[[ Text for analysis, beginning ]]
Re: [PATCH] Re: Move of input drivers, some word needed from you

From: Daniel Phillips (news-innominate.list.linux.kernel@innominate.de)
Date: Wed Aug 23 2000 - 14:49:18 EST


John Alvord wrote:
>
> On Wed, 23 Aug 2000 12:35:53 +0200, Daniel Phillips wrote:
>
> >To illustrate, I'll go back - way back - to the only device I've ever
> >used where this worked properly: an IBM 3270 series terminal. On a
> >3270, if you type when the system isn't ready for you, your input still
> >appears on the screen - in a line overlaid on top of the regular
> >display. When you hit enter the line disappears and you can enter
> >another one. When the system (a mainframe) finally gets around to you
> >it queries the terminal controller for input, which alerts the 3270 to
> >the fact that the typeahead window should now go away and be replaced by
> >the underlying text. Presumeably your input is then echoed in a form
> >chosen by the application.
>
> The 3270 hardware itself locks up when an AID (such as enter) key is
> pressed. Some program has to send a control sequence to unlock the
> keyboard. During the interval, an attempted to type will result in a
> temporary lockup with a big X on the status line.
>
> What you saw was probably the VM operating system. I was a VM hacker
> in the good old days and the above was made possible by some kernel
> (CP) level code which captured the input, queued it, and unlocked the
> 3270. The user space application was unaware of the situation.
[[ Text for analysis, end ]]
[[ Entries shown, beginning ]]
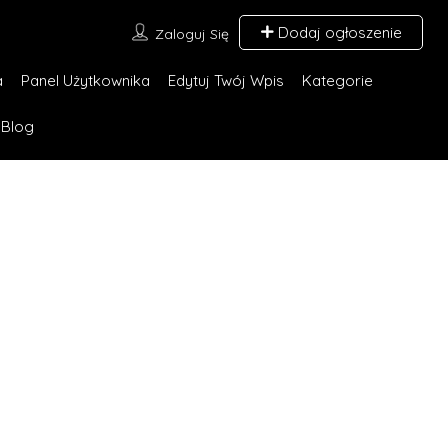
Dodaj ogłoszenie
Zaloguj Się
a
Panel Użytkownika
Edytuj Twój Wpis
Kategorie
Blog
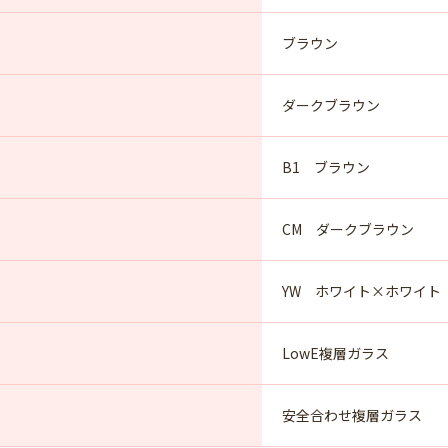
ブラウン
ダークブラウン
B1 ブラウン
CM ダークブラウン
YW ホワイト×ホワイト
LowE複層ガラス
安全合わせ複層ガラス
[[ Entries shown, end ]]
[[ Entries shown, beginning ]]
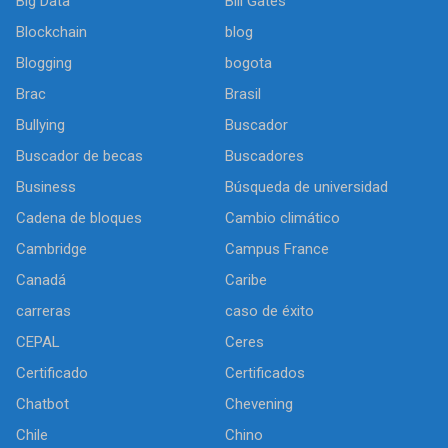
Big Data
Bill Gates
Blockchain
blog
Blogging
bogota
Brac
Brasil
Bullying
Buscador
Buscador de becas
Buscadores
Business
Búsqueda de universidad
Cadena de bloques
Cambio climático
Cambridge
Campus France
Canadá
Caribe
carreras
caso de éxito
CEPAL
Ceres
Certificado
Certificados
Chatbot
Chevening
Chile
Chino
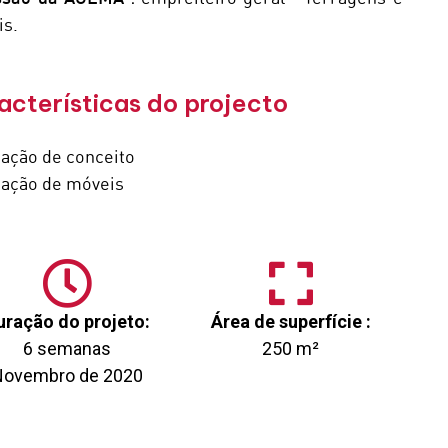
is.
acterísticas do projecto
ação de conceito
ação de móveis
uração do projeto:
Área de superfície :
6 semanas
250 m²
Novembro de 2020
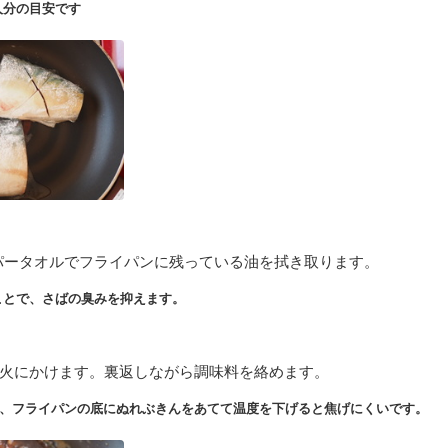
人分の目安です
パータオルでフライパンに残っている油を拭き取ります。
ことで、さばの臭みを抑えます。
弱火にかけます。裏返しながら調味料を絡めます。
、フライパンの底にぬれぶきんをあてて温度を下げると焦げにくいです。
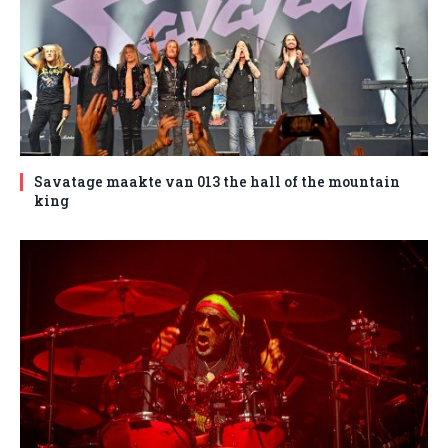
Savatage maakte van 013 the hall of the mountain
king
[[ Entries shown, end ]]
■ Task 1 ■
In the mailing list message about the IBM 3270 terminal, which operating system does the reply say was probably behind the behavior Daniel Phillips saw?
■ Task 2 ■
Write the next part of the mailing list message about the IBM 3270 terminal, picking up after its final line.
This data has no part in the work.

■ Task answer 1 ■
The VM operating system.

■ Task answer 2 ■
It was MTS - Michigan Terminal System - which was kind of an early Open
Source effort shared amongst universities, much like Linux except for
mainframes and with Fortran instead of C. MTS had many advanced and
comfortable features, particularly in the area of interactive
development and graphics, some of which I haven't seen equaled even
today. I had no idea that the rest of the mainframe world was made to
suffer in the way you described. On MTS the only time you would ever
see the dreaded X was when there were more than about 200 users on the
system. Which consisted, by the way, of one Amdahl 470 with 4 meg
memory, a little more powerful than a 486.

[...]
> So the behavior you observed was from a kernel hack much like the
> current Linux scheme.

I'm not completely sure about this, but I think it was actually a
channel program hack, and I can assure you that it worked much better
than the current Linux scheme.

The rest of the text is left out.